» REQUIRED ACTION:
For this task, copy all of the data below exactly and skip the pictures.

» PROVIDED DATA:
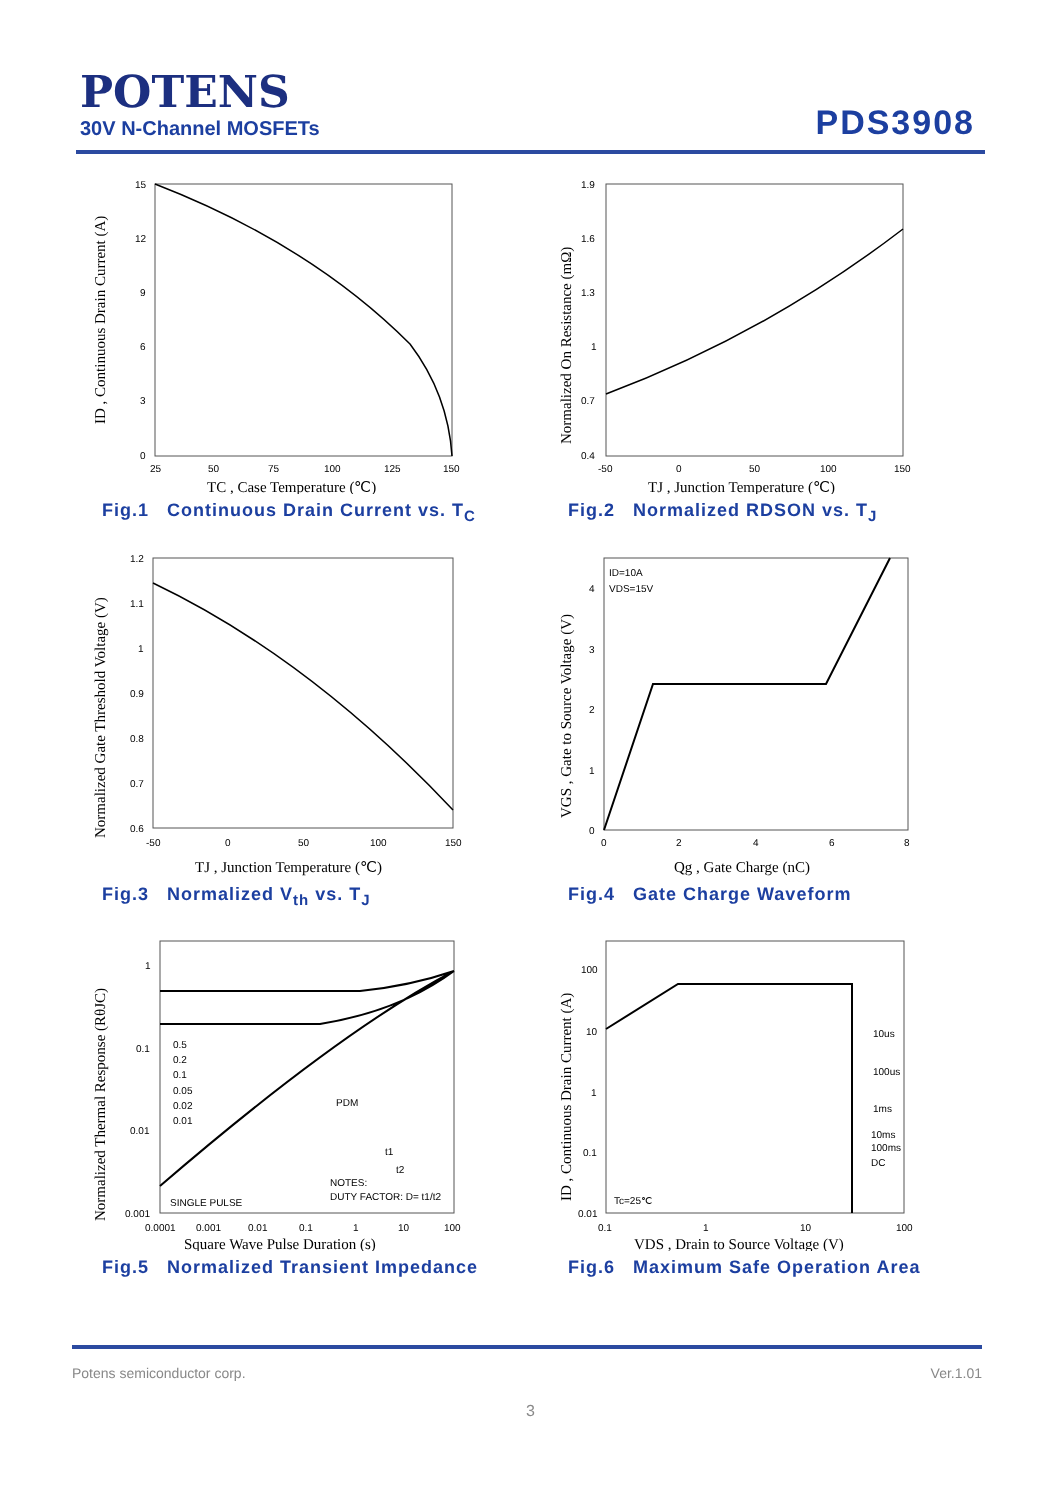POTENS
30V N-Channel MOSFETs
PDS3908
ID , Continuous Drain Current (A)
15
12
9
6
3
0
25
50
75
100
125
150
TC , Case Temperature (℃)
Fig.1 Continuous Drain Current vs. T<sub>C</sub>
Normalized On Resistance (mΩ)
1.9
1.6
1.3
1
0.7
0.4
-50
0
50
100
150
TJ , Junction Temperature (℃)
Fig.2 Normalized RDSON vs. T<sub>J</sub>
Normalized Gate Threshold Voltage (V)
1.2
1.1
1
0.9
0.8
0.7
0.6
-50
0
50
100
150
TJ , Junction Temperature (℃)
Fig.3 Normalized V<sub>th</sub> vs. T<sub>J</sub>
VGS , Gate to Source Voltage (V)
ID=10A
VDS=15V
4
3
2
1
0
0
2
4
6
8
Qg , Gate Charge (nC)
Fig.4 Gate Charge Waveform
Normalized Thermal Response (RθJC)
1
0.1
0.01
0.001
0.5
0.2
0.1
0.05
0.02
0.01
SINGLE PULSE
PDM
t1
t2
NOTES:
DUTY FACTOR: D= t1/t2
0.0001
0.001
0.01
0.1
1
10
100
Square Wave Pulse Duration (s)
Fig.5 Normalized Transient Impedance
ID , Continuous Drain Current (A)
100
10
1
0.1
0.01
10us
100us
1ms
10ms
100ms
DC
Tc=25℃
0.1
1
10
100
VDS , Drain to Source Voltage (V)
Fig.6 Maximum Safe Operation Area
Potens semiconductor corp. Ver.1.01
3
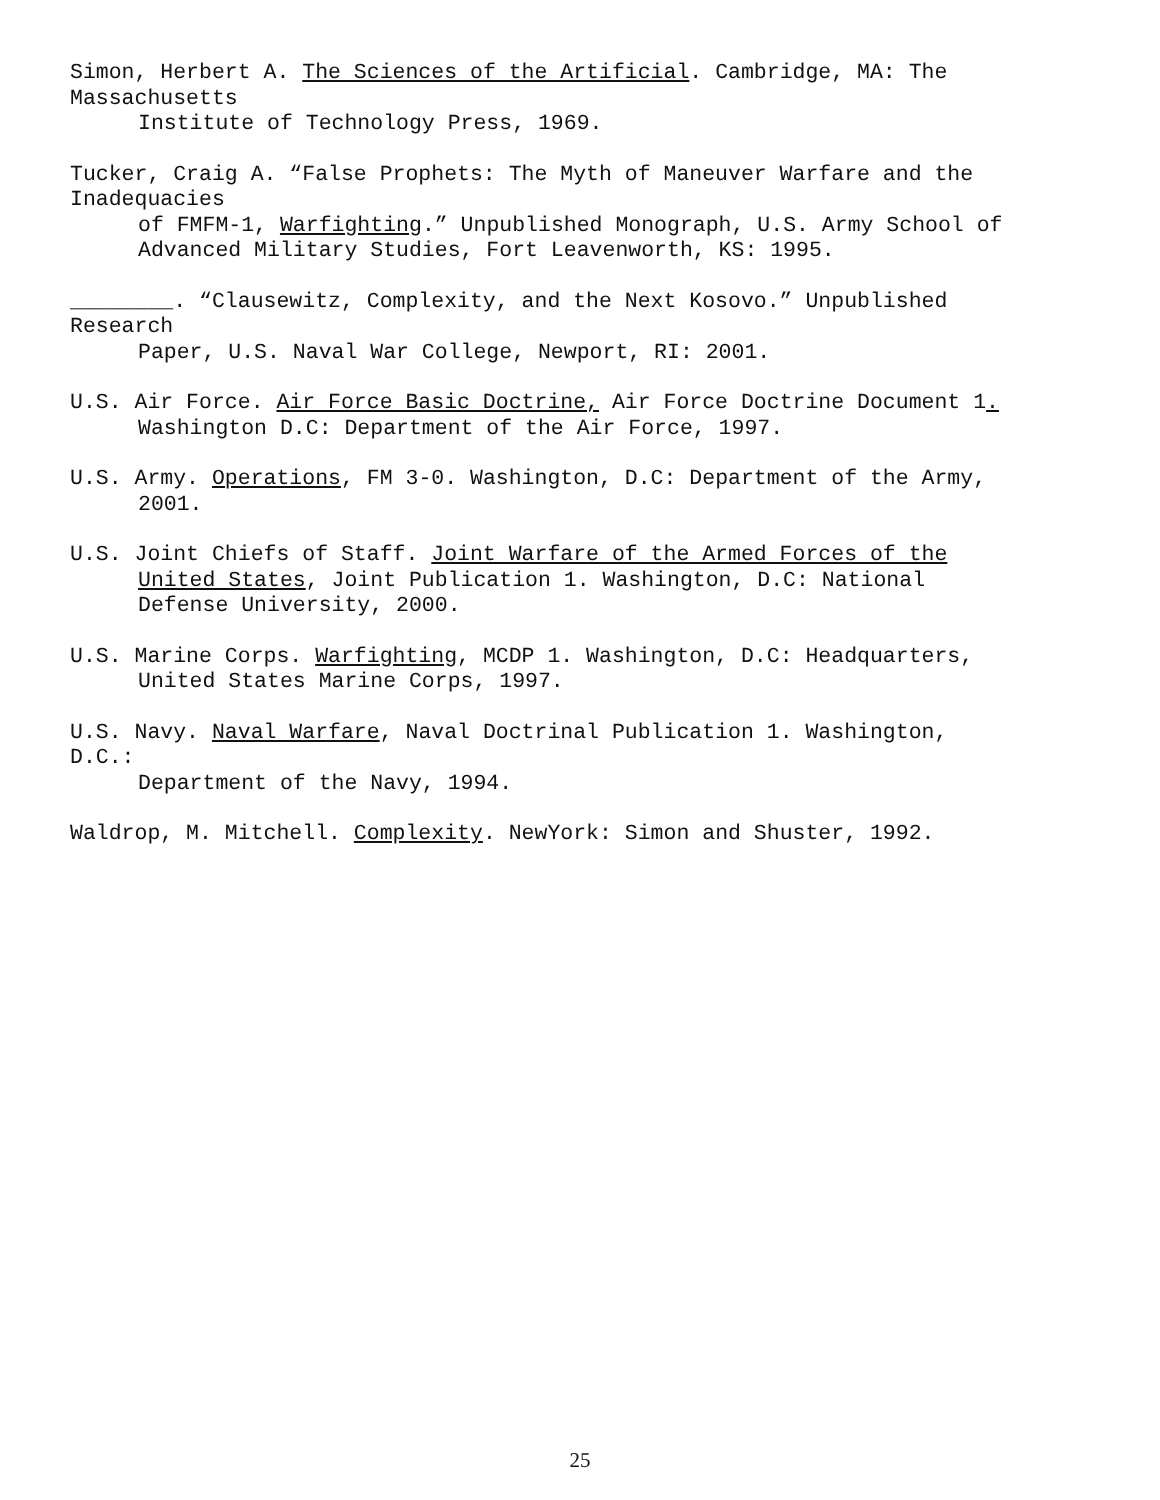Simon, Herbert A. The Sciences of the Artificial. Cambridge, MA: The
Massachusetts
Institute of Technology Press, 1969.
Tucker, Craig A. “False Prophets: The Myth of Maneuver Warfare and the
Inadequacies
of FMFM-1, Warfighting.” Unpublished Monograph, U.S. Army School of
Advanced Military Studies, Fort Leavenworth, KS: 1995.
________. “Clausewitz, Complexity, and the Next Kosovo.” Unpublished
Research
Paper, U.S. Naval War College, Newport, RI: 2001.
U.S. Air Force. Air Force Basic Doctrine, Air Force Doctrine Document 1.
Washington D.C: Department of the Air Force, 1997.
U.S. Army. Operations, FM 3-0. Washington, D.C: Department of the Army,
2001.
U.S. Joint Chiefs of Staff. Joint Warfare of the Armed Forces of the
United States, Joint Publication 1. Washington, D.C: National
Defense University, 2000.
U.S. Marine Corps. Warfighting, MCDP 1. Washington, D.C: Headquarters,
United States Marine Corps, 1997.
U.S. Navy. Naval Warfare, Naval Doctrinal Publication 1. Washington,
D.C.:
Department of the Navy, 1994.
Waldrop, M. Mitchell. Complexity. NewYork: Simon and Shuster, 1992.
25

» SOLUTION:
POTENS
30V N-Channel MOSFETs
PDS3908
ID , Continuous Drain Current (A)
15
12
9
6
3
0
25
50
75
100
125
150
TC , Case Temperature (℃)
Fig.1 Continuous Drain Current vs. T<sub>C</sub>
Normalized On Resistance (mΩ)
1.9
1.6
1.3
1
0.7
0.4
-50
0
50
100
150
TJ , Junction Temperature (℃)
Fig.2 Normalized RDSON vs. T<sub>J</sub>
Normalized Gate Threshold Voltage (V)
1.2
1.1
1
0.9
0.8
0.7
0.6
-50
0
50
100
150
TJ , Junction Temperature (℃)
Fig.3 Normalized V<sub>th</sub> vs. T<sub>J</sub>
VGS , Gate to Source Voltage (V)
ID=10A
VDS=15V
4
3
2
1
0
0
2
4
6
8
Qg , Gate Charge (nC)
Fig.4 Gate Charge Waveform
Normalized Thermal Response (RθJC)
1
0.1
0.01
0.001
0.5
0.2
0.1
0.05
0.02
0.01
SINGLE PULSE
PDM
t1
t2
NOTES:
DUTY FACTOR: D= t1/t2
0.0001
0.001
0.01
0.1
1
10
100
Square Wave Pulse Duration (s)
Fig.5 Normalized Transient Impedance
ID , Continuous Drain Current (A)
100
10
1
0.1
0.01
10us
100us
1ms
10ms
100ms
DC
Tc=25℃
0.1
1
10
100
VDS , Drain to Source Voltage (V)
Fig.6 Maximum Safe Operation Area
Potens semiconductor corp. Ver.1.01
3
Simon, Herbert A. The Sciences of the Artificial. Cambridge, MA: The
Massachusetts
Institute of Technology Press, 1969.
Tucker, Craig A. “False Prophets: The Myth of Maneuver Warfare and the
Inadequacies
of FMFM-1, Warfighting.” Unpublished Monograph, U.S. Army School of
Advanced Military Studies, Fort Leavenworth, KS: 1995.
________. “Clausewitz, Complexity, and the Next Kosovo.” Unpublished
Research
Paper, U.S. Naval War College, Newport, RI: 2001.
U.S. Air Force. Air Force Basic Doctrine, Air Force Doctrine Document 1.
Washington D.C: Department of the Air Force, 1997.
U.S. Army. Operations, FM 3-0. Washington, D.C: Department of the Army,
2001.
U.S. Joint Chiefs of Staff. Joint Warfare of the Armed Forces of the
United States, Joint Publication 1. Washington, D.C: National
Defense University, 2000.
U.S. Marine Corps. Warfighting, MCDP 1. Washington, D.C: Headquarters,
United States Marine Corps, 1997.
U.S. Navy. Naval Warfare, Naval Doctrinal Publication 1. Washington,
D.C.:
Department of the Navy, 1994.
Waldrop, M. Mitchell. Complexity. NewYork: Simon and Shuster, 1992.
25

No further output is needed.